This paper addresses the topic of ‘Placing matter’ into spatial assemblage. It discusses the role of experiences and materials within the intersection of experience design and material agency to address how we may ‘energise’ the Material Surface, as an emotive experience built upon universal, spatial and gridded structures from spatial thinking. With the aim of positioning the notion of spatial assemblage as a primary concern of material engagement theory (MET), we may view experience as a change in perspective to the material role of architecture to emotions. This may enable us to ‘attach matter’ to emotive experiences and the design strategy of architectural projects. Taken from recent discourse in material engagement theory the paper takes the position of reframing ‘Thinging’ from being a mere material concern, to a notion as a ‘Framing’ of materials to reveal certain ‘typological boundary effects’ in matter. Such effects establish the assemblage process to meta-plasticity with 3 states of assembly being indicated: minimal, topical, and comprehensive, which can then be utilized to in-fluence the meta-plasticity from one event to another. We illustrate how this may avert spatial illusions in cognitive and abstract thought.

One method utilised was the ‘framing’ of materials; the specific and episodic sequences of material presented to warrant different experiences in order to test and explore varying material responses by participants. Observations were recorded of ‘typological boundary conditions’ in matter to evidence their effects while outlining differing environments and scenarios by comparing real and perceived material phenomena with interchangeable materials. This enabled a setting up of contexts where 3 types of assemblage could take place: Minimal, Topical and Comprehensive assemblage.

We analysed multi-year architectural design projects to establish a broad range of cultural and critical contexts as links between recent Material Engagement Theory (MET), Decision theory (DT), with cognitive Spatial Thinking Theory (ST) to show how, framing experience of materials; the ‘placing of matter’ affects spatial assemblage and how this contributes to Framing experiences and emotions and further develops theoretical approaches to materials and matter in architecture.

The analysis leads to the conclusion that it is certainly possible to establish degrees to which spatial assemblage, its material composition and its perceived experience are all factors into the experience value, and that this affects decisions that are either, motor-influenced (mobility navigation) or that of cognitive enquiry (problem solving) or that of the psychophysical state (wellness, depression, and outlook) to form a wider scope of space and matter directly affecting experience that can be evidentially proven.
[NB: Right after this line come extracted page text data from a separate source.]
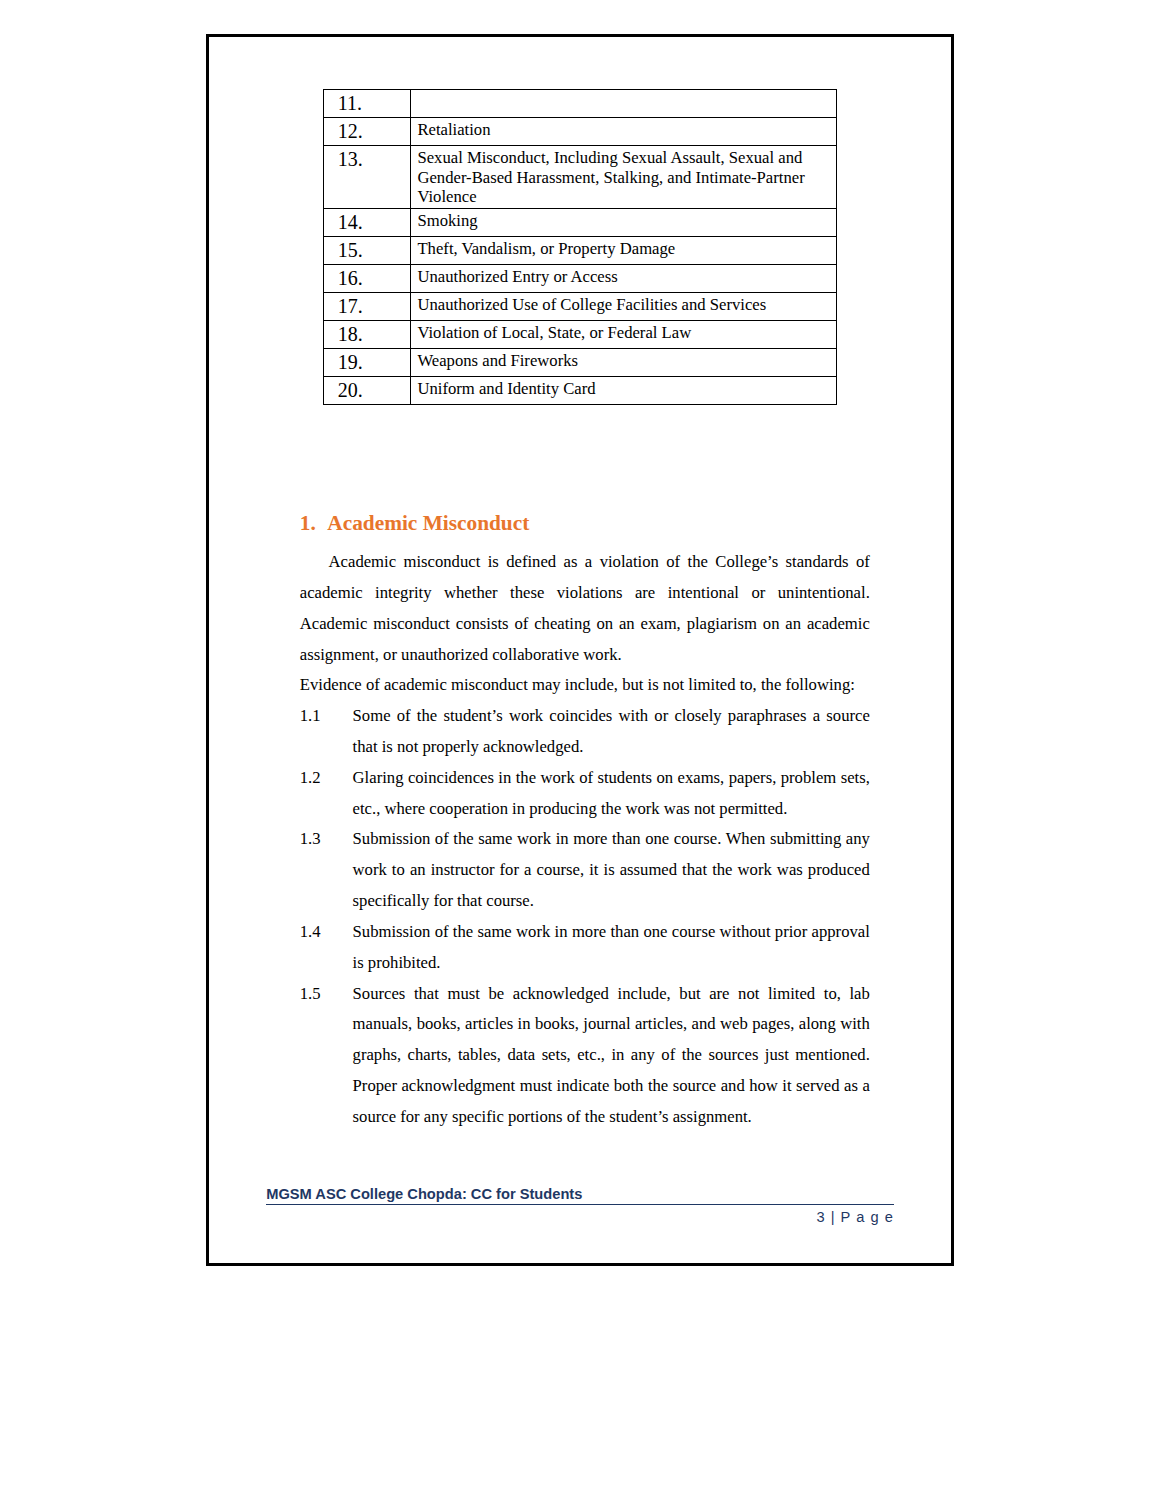| 11. | |
| 12. | Retaliation |
| 13. | Sexual Misconduct, Including Sexual Assault, Sexual and Gender-Based Harassment, Stalking, and Intimate-Partner Violence |
| 14. | Smoking |
| 15. | Theft, Vandalism, or Property Damage |
| 16. | Unauthorized Entry or Access |
| 17. | Unauthorized Use of College Facilities and Services |
| 18. | Violation of Local, State, or Federal Law |
| 19. | Weapons and Fireworks |
| 20. | Uniform and Identity Card |
1. Academic Misconduct
Academic misconduct is defined as a violation of the College’s standards of academic integrity whether these violations are intentional or unintentional. Academic misconduct consists of cheating on an exam, plagiarism on an academic assignment, or unauthorized collaborative work.
Evidence of academic misconduct may include, but is not limited to, the following:
1.1 Some of the student’s work coincides with or closely paraphrases a source that is not properly acknowledged.
1.2 Glaring coincidences in the work of students on exams, papers, problem sets, etc., where cooperation in producing the work was not permitted.
1.3 Submission of the same work in more than one course. When submitting any work to an instructor for a course, it is assumed that the work was produced specifically for that course.
1.4 Submission of the same work in more than one course without prior approval is prohibited.
1.5 Sources that must be acknowledged include, but are not limited to, lab manuals, books, articles in books, journal articles, and web pages, along with graphs, charts, tables, data sets, etc., in any of the sources just mentioned. Proper acknowledgment must indicate both the source and how it served as a source for any specific portions of the student’s assignment.
MGSM ASC College Chopda: CC for Students
3 | P a g e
Concluding on this work, This can be written not as, the utility of the experience, but rather the expected subjective experience placed on future events; emotional experiences of value that are placed on an anticipated experience. Such expected subjective experiences once tested and verified could therefore fruitfully be utilized as speculative architectural design tools to devise important analogous typologies in material form. This paper proposes rather than the typical Taxonomies of materials, a new Architect’s material toolkit (of sorts) for emotive response and an emerging partonomy of material preferences all in the pursuit of a new theory and emergent terroire of architecture.